Son bulletin de paie du mois de décembre 2025 fait mention d’un cumul net imposable de 20.830 €, soit une moyenne mensuelle de 1.735 €. Aucun justificatif n’est produit concernant le crédit automobile dont il fait état dans sa requête. La seule charge incompressible dont il est justifié est un prêt immobilier d’un montant de 30.274 € remboursable par mensualités de 273 €.
Selon le certificat de prêt afférent établi par la banque, M. [D] est à jour du paiement des échéances de ce prêt. Il en découle que sa situation financière actuelle lui permet de régler mensuellement une somme supérieure à celle qu’il devrait régler dans le cadre d’un échelonnement de la dette litigieuse sur 24 mois.
Certes, M. [D] justifie de ce que sa compagne est enceinte, de sorte que ses charges mensuelles sont appelées à augmenter.
Toutefois, selon le certificat de prêt, son prêt immobilier sera intégralement soldé le 05 août 2026, soit dans moins de quatre mois.

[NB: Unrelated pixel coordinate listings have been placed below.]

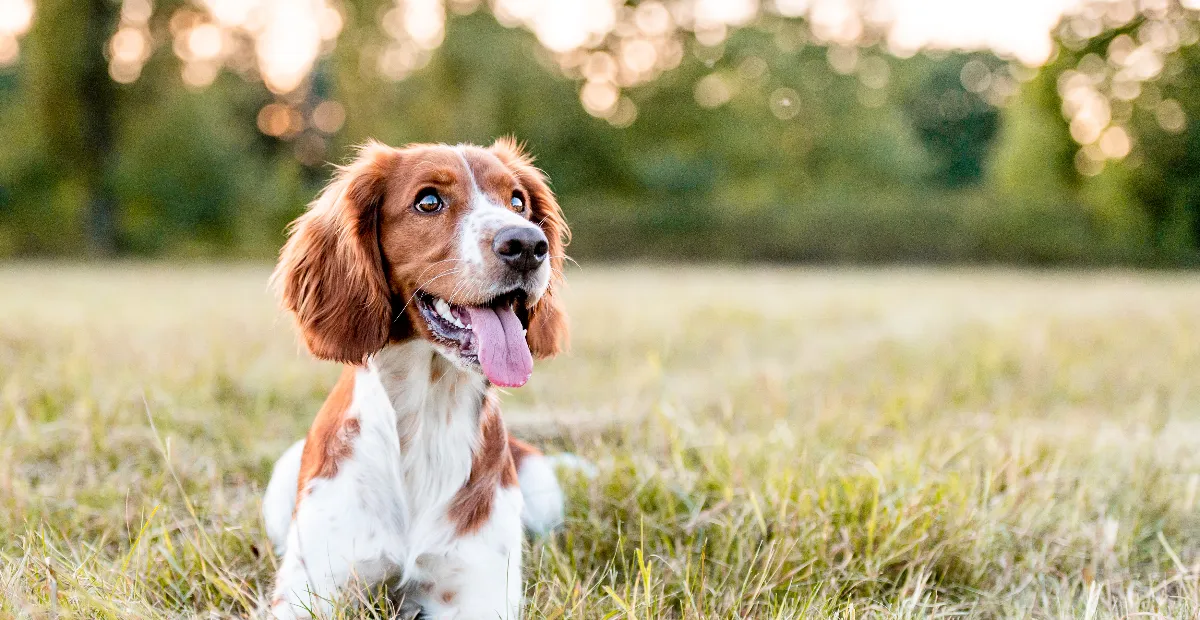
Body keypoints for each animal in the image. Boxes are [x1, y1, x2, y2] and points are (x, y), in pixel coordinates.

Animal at [260, 137, 568, 614]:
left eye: (518, 202)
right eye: (428, 201)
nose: (528, 244)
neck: (428, 416)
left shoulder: (478, 594)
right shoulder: (309, 592)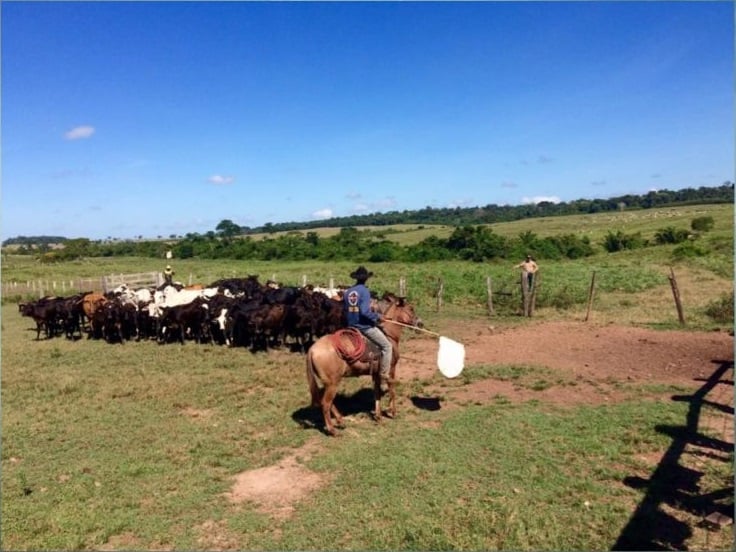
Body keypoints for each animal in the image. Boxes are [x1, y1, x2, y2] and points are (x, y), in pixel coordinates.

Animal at [304, 292, 420, 438]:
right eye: (411, 308)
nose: (420, 323)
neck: (389, 335)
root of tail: (312, 349)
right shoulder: (390, 370)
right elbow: (392, 390)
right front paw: (392, 412)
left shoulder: (375, 374)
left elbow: (376, 393)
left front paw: (378, 416)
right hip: (333, 383)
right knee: (326, 403)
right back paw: (333, 430)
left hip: (328, 383)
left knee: (325, 401)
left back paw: (341, 420)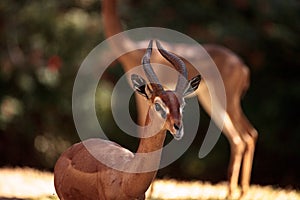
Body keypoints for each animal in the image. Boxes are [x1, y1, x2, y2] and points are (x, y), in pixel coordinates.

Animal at [101, 0, 258, 198]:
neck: (131, 50)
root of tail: (243, 68)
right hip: (211, 101)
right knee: (242, 136)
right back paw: (239, 191)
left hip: (228, 101)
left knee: (246, 135)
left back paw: (234, 192)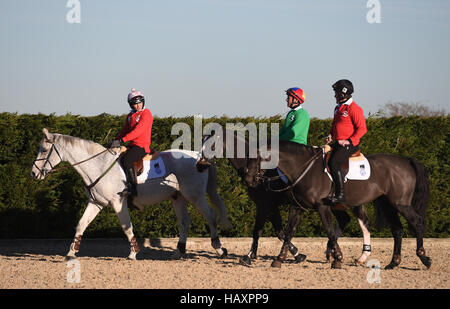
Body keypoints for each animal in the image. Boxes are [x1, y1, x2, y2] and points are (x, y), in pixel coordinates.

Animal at [30, 129, 232, 258]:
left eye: (44, 149)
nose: (33, 173)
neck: (98, 164)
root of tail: (199, 157)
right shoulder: (96, 203)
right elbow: (81, 224)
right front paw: (71, 252)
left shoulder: (118, 202)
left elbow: (126, 227)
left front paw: (133, 252)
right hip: (178, 197)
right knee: (184, 222)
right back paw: (178, 252)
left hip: (195, 195)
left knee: (211, 216)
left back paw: (219, 249)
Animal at [246, 141, 432, 268]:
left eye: (259, 158)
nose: (249, 179)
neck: (304, 168)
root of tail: (406, 160)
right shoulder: (297, 207)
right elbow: (288, 231)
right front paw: (279, 259)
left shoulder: (322, 207)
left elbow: (329, 230)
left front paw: (338, 258)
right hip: (387, 204)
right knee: (397, 229)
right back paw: (393, 262)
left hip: (400, 203)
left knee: (416, 222)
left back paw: (424, 257)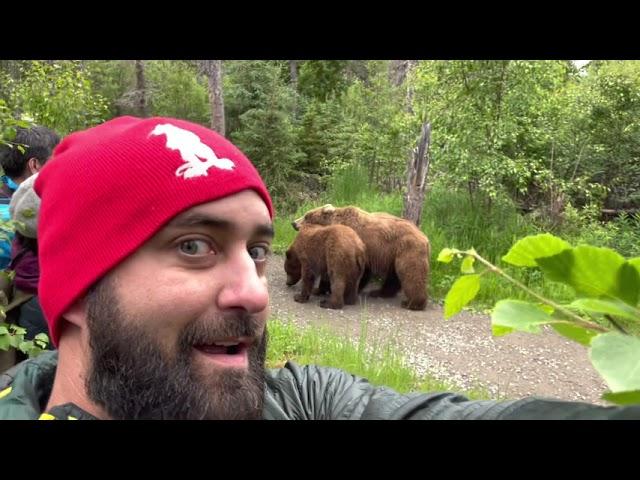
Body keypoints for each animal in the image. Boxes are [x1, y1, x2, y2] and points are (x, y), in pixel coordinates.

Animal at [294, 203, 432, 310]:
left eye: (307, 216)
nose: (293, 223)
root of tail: (425, 238)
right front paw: (319, 289)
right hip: (393, 256)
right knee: (394, 276)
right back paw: (379, 292)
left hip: (407, 250)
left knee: (411, 274)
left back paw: (413, 303)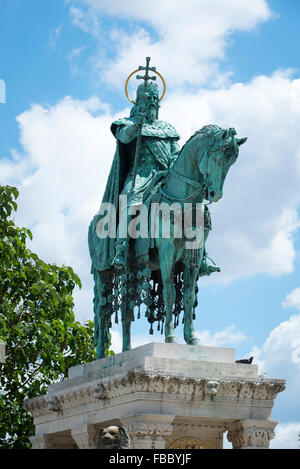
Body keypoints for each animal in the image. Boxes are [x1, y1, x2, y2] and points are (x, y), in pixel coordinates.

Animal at [91, 122, 246, 356]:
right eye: (218, 156)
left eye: (233, 160)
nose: (214, 194)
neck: (183, 204)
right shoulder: (167, 253)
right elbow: (170, 293)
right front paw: (171, 338)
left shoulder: (193, 255)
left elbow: (189, 296)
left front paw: (192, 338)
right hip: (103, 272)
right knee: (102, 313)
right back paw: (100, 357)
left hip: (131, 270)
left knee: (126, 311)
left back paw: (126, 350)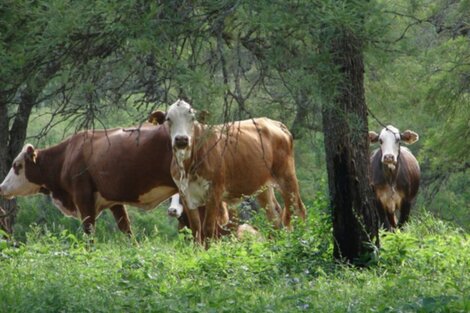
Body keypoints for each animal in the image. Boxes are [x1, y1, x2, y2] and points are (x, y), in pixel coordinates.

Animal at [0, 124, 176, 234]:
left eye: (17, 165)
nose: (2, 187)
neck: (66, 156)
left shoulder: (83, 197)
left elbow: (89, 230)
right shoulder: (114, 201)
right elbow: (126, 228)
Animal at [149, 98, 306, 240]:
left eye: (192, 118)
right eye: (169, 119)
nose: (181, 139)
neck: (187, 168)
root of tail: (275, 123)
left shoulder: (214, 192)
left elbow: (208, 229)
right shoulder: (186, 195)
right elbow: (196, 230)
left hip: (287, 177)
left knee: (298, 210)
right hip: (263, 187)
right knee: (274, 218)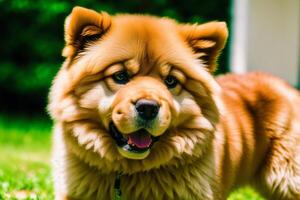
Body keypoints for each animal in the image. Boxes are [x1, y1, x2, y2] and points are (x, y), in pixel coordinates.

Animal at [48, 6, 300, 200]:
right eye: (120, 76)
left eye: (170, 81)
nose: (148, 107)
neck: (129, 171)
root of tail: (286, 86)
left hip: (286, 179)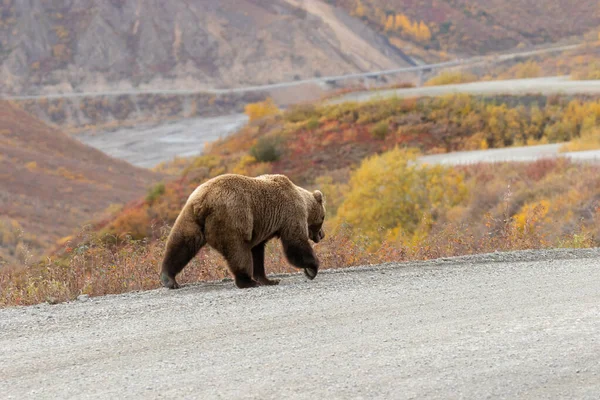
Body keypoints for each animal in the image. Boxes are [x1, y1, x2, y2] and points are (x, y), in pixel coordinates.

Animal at [159, 173, 326, 290]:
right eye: (323, 217)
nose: (322, 235)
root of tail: (204, 201)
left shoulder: (261, 226)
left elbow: (258, 251)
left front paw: (269, 279)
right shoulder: (290, 213)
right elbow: (295, 242)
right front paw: (312, 268)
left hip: (190, 217)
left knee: (181, 244)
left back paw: (169, 279)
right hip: (232, 218)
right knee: (238, 251)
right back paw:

Ainsi, la charge financière supplémentaire représentée par la naissance de son enfant, prévue pour intervenir le 1er août 2026 selon le certificat médical versé aux débats, sera compensée, au moins partiellement, par la disparition de toute charge de crédit.
Enfin, s’il ressort des pièces produites par M. [D] que celui-ci est fiché à la Banque de France suite à un incident de paiement dans le cadre d’un crédit affecté qu’il affirme ne pas avoir souscrit et qu’il a saisi le médiateur de l’ASF pour obtenir la levée de son inscription au FICP, cette circonstance fait obstacle à la souscription d’un nouveau crédit, mais ne le prive pas de ses moyens de paiement, ni de la possibilité d’effectuer des virements pour apurer sa dette.
En considération de ces éléments, il convient de rejeter la demande de M. [D] tendant à voir reporter le paiement de sa dette.
M. [D] qui perd le procès, sera condamné aux dépens, conformément aux dispositions de l’article 696 du code de procédure civile.
Il sera rappelé que la présente décision bénéficie de l’exécution provisoire de droit.
PAR CES MOTIFS :
Le juge de l’exécution, statuant publiquement, par jugement contradictoire et susceptible d’appel, par mise à disposition par le greffe :
Déboute M. [J] [D] de sa demande tendant à voir reporter le paiement de sa dette,
Condamne M. [J] [D] aux dépens.
Rappelle que le présent jugement est exécutoire de plein droit, le délai d’appel et l’appel lui-même n’ayant pas d’effet suspensif par application des dispositions de l’article R. 121- 21 du code des procédures civiles d’exécution.
Ainsi jugé par Mme Estelle Jouen, Vice-Présidente, assistée de Mme Séverine Zévaco, greffière, jugement prononcé par mise à disposition au greffe le 16 avril 2026.